TO-DO ITEM
Pictures do not belong in the copy; quote every entry below exactly.

RECORDED DATA
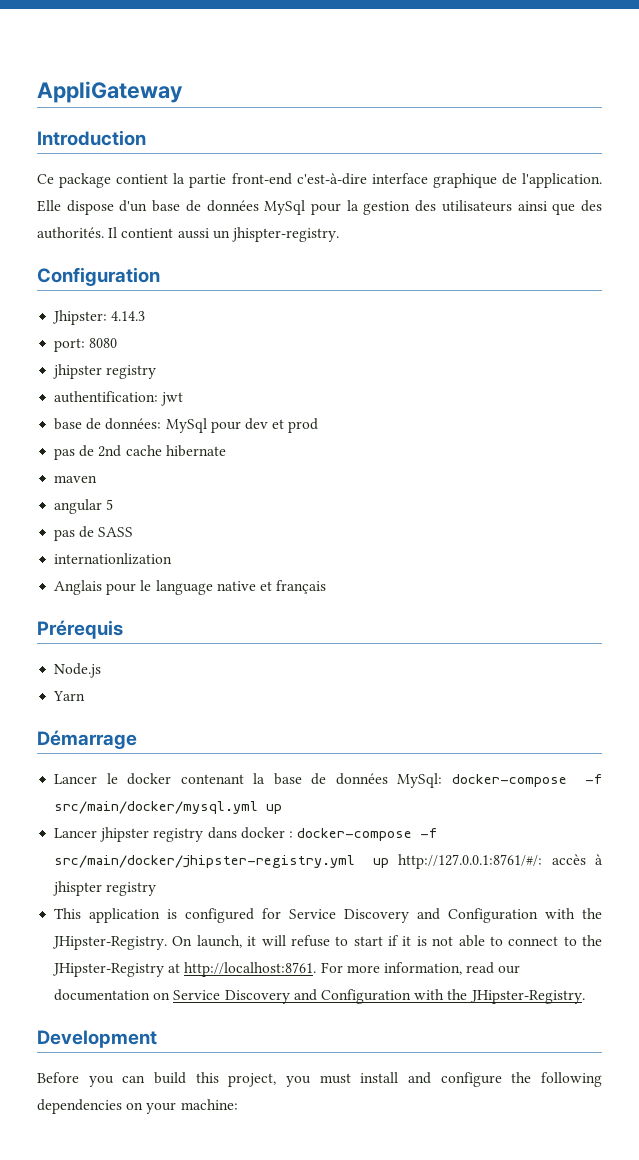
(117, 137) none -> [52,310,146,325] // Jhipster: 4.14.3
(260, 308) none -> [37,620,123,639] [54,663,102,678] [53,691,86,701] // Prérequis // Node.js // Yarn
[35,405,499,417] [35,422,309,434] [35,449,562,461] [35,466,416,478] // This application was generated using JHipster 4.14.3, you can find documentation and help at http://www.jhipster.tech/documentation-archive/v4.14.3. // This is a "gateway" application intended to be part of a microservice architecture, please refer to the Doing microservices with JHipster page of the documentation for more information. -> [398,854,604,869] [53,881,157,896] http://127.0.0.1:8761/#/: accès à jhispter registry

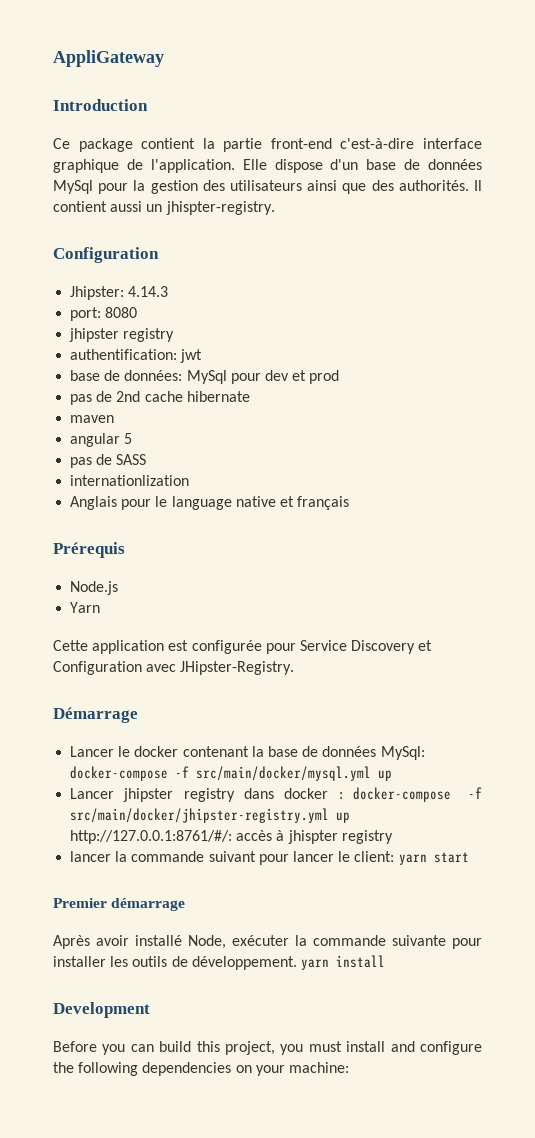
(86, 696) none -> [53,640,433,654] [53,661,295,675] // Cette application est configurée pour Service Discovery et Configuration avec JHipster-Registry.
[54,908,602,923] [52,935,602,950] [52,962,521,977] [54,989,585,1004] This application is configured for Service Discovery and Configuration with the JHipster-Registry. On launch, it will refuse to start if it is not able to connect to the JHipster-Registry at http://localhost:8761. For more information, read our documentation on Service Discovery and Configuration with the JHipster-Registry. -> [70,851,469,865] [53,898,186,911] [53,935,482,949] [53,955,385,970] lancer la commande suivant pour lancer le client: yarn start // Premier démarrage // Après avoir installé Node, exécuter la commande suivante pour installer les outils de développement. yarn install

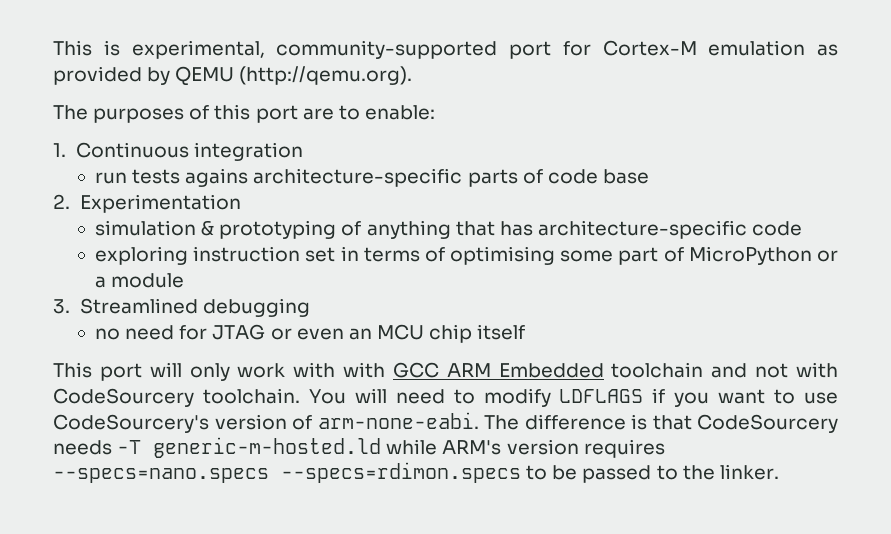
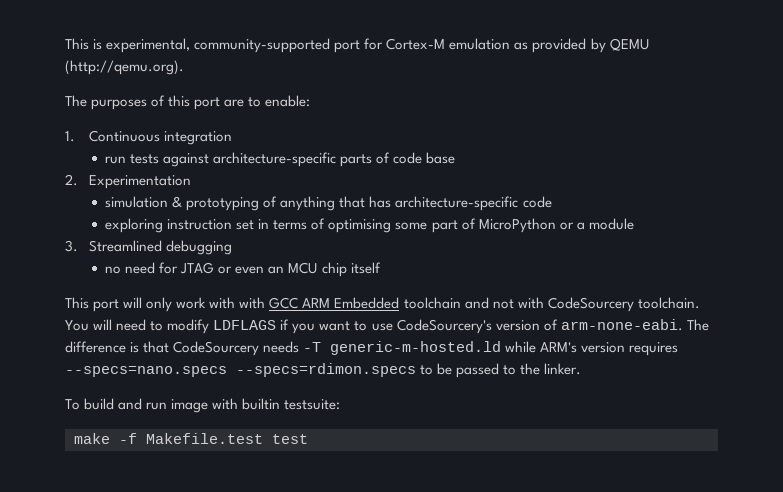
[185,168,249,187] agains -> [163,153,210,167] against
(779, 472) none -> [65,398,341,413] [74,433,308,444] // To build and run image with builtin testsuite: // make -f Makefile.test test

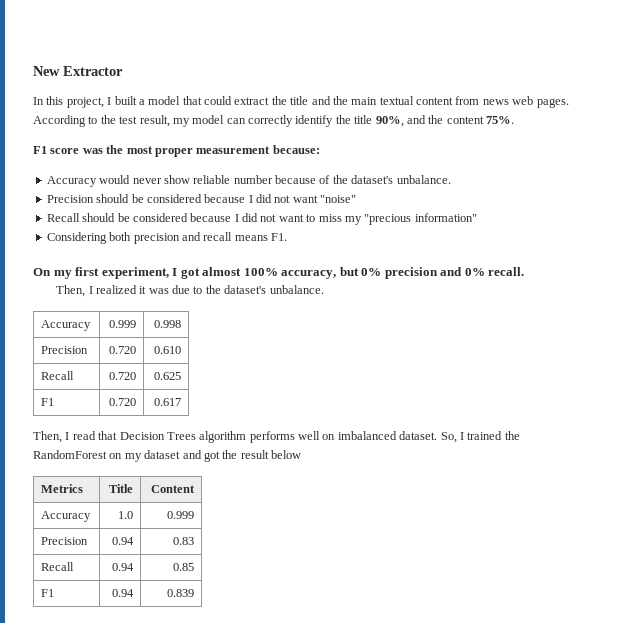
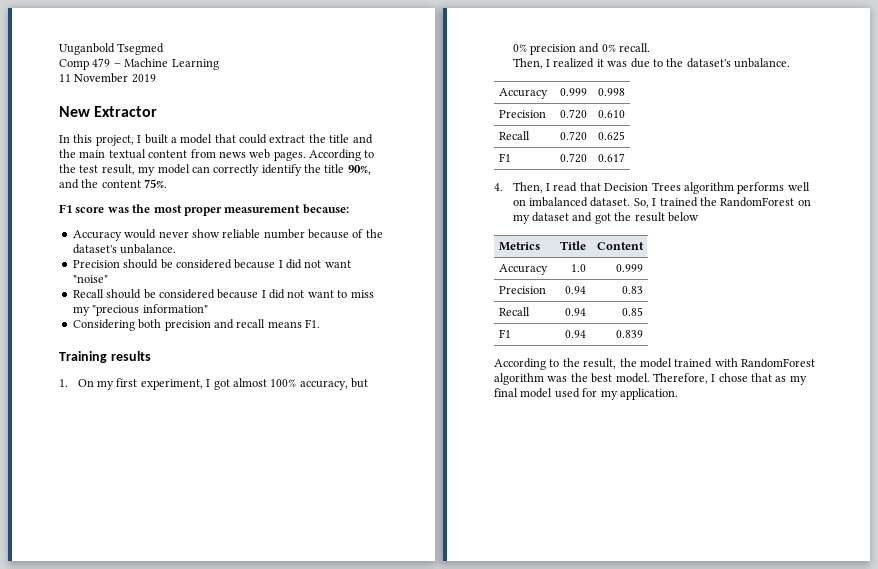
(33, 71) none -> [59,43,165,55] [59,58,219,70] [59,73,156,83] Uuganbold Tsegmed // Comp 479 – Machine Learning // 11 November 2019 //
(287, 237) none -> [59,351,151,363] [59,379,68,387] Training results // 1.
(181, 402) none -> [494,183,503,191] 4.
(194, 593) none -> [494,358,815,370] [494,373,807,385] [494,388,678,400] // According to the result, the model trained with RandomForest algorithm was the best model. Therefore, I chose that as my final model used for my application.

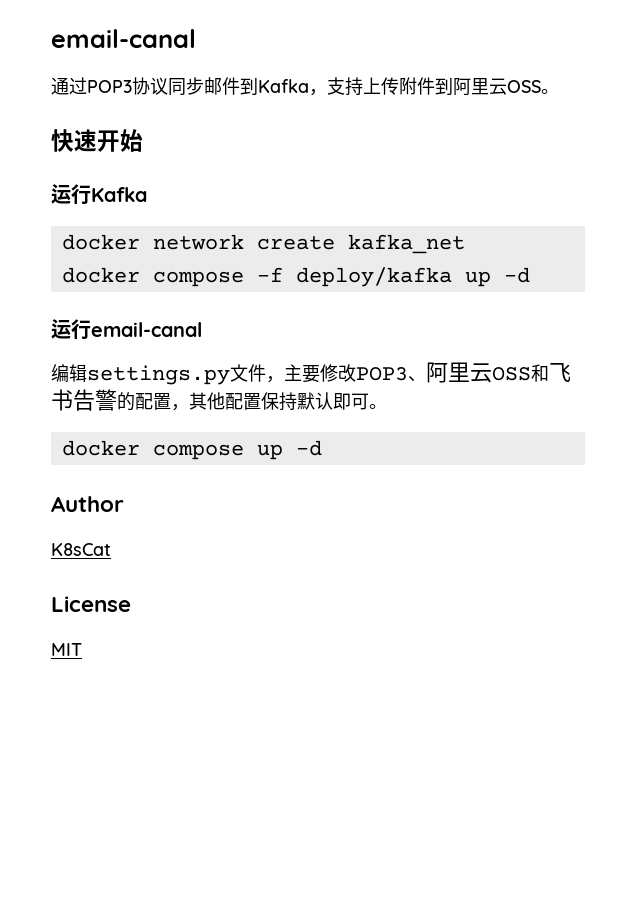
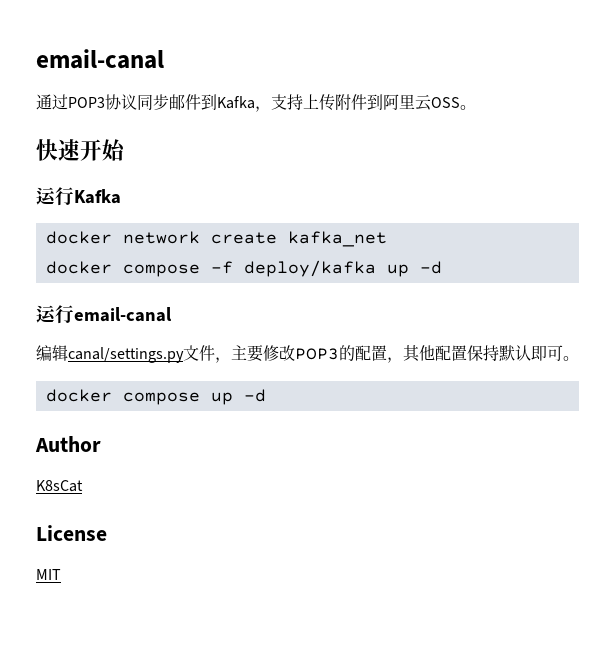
[87,365,230,385] settings.py -> [68,347,184,363] canal/settings.py
[408,362,571,383] [51,389,117,411] 、阿里云OSS和飞书告警 -> (339, 354) none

SOLUTION
(117, 137) none -> [52,310,146,325] // Jhipster: 4.14.3
(260, 308) none -> [37,620,123,639] [54,663,102,678] [53,691,86,701] // Prérequis // Node.js // Yarn
[35,405,499,417] [35,422,309,434] [35,449,562,461] [35,466,416,478] // This application was generated using JHipster 4.14.3, you can find documentation and help at http://www.jhipster.tech/documentation-archive/v4.14.3. // This is a "gateway" application intended to be part of a microservice architecture, please refer to the Doing microservices with JHipster page of the documentation for more information. -> [398,854,604,869] [53,881,157,896] http://127.0.0.1:8761/#/: accès à jhispter registry

(86, 696) none -> [53,640,433,654] [53,661,295,675] // Cette application est configurée pour Service Discovery et Configuration avec JHipster-Registry.
[54,908,602,923] [52,935,602,950] [52,962,521,977] [54,989,585,1004] This application is configured for Service Discovery and Configuration with the JHipster-Registry. On launch, it will refuse to start if it is not able to connect to the JHipster-Registry at http://localhost:8761. For more information, read our documentation on Service Discovery and Configuration with the JHipster-Registry. -> [70,851,469,865] [53,898,186,911] [53,935,482,949] [53,955,385,970] lancer la commande suivant pour lancer le client: yarn start // Premier démarrage // Après avoir installé Node, exécuter la commande suivante pour installer les outils de développement. yarn install

[185,168,249,187] agains -> [163,153,210,167] against
(779, 472) none -> [65,398,341,413] [74,433,308,444] // To build and run image with builtin testsuite: // make -f Makefile.test test

(33, 71) none -> [59,43,165,55] [59,58,219,70] [59,73,156,83] Uuganbold Tsegmed // Comp 479 – Machine Learning // 11 November 2019 //
(287, 237) none -> [59,351,151,363] [59,379,68,387] Training results // 1.
(181, 402) none -> [494,183,503,191] 4.
(194, 593) none -> [494,358,815,370] [494,373,807,385] [494,388,678,400] // According to the result, the model trained with RandomForest algorithm was the best model. Therefore, I chose that as my final model used for my application.

[87,365,230,385] settings.py -> [68,347,184,363] canal/settings.py
[408,362,571,383] [51,389,117,411] 、阿里云OSS和飞书告警 -> (339, 354) none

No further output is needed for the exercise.